Because the separator made using this manufacturing method is flexible, it is mechanically resistant to breakage even if it is thin, eliminating the drawbacks of conventional separators that have high rigidity, and the manufacturing yield is almost 100%. This makes it possible to significantly reduce costs.

Furthermore, it is also possible to manufacture a so-called ribbed separator type impermeable separator by cutting carbon paper into strips and heat-sealing them using the above method.

According to the method for manufacturing a fuel cell separator of the present invention, by using carbon matte with a carbon or graphite fiber skeleton as the base material of the separator material, the resin for impermeability can be made without carbonizing.
A thin and flexible separator that provides the necessary electrical conductivity can be manufactured with simple manufacturing equipment at a high yield and at low cost.

[Brief explanation of drawings]

FIG. 1 is a perspective view showing the main structure of a fuel cell, FIG. 2 is a perspective view showing a ribbed electrode type cell structure equipped with a separator manufactured by the manufacturing method of the present invention, and FIG. 3 is a perspective view showing the main structure of a fuel cell. FIG. 4 is a perspective view showing the combination of the separator materials of the invention when they are manufactured, and FIG. 4 is a side view when they are heat pressed. 1, 1'... fuel electrode, 2, 2'... air electrode, 3...
... Electrolyte layer, 4 ... Separator, 6 ... Carbon paper, 7 ... Polytetrafluoroethylene film.

Claims (1)

[Claims] 1. A carbon fiber paper plate and a synthetic resin film are laminated, and then this laminate is heated and pressed to impregnate the carbon fiber paper plate with the synthetic resin film.
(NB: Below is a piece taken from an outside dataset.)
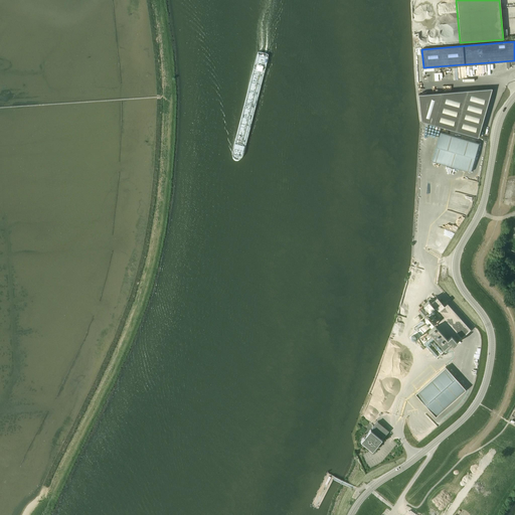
[(421,121),(478,138),(492,89),(418,95),(421,121)]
A method for manufacturing a fuel cell separator, characterized in that: 2. The method of manufacturing a fuel cell separator according to claim 1, wherein the thickness of the synthetic resin film is 1/5 to 1/8 of the thickness of the carbon fiber paper plate. 3 Polytetrafluoroethylene is used as the synthetic resin film, and the heating conditions are 330°C x
2. The method of manufacturing a fuel cell separator according to claim 1, wherein the heating time is about 15 minutes.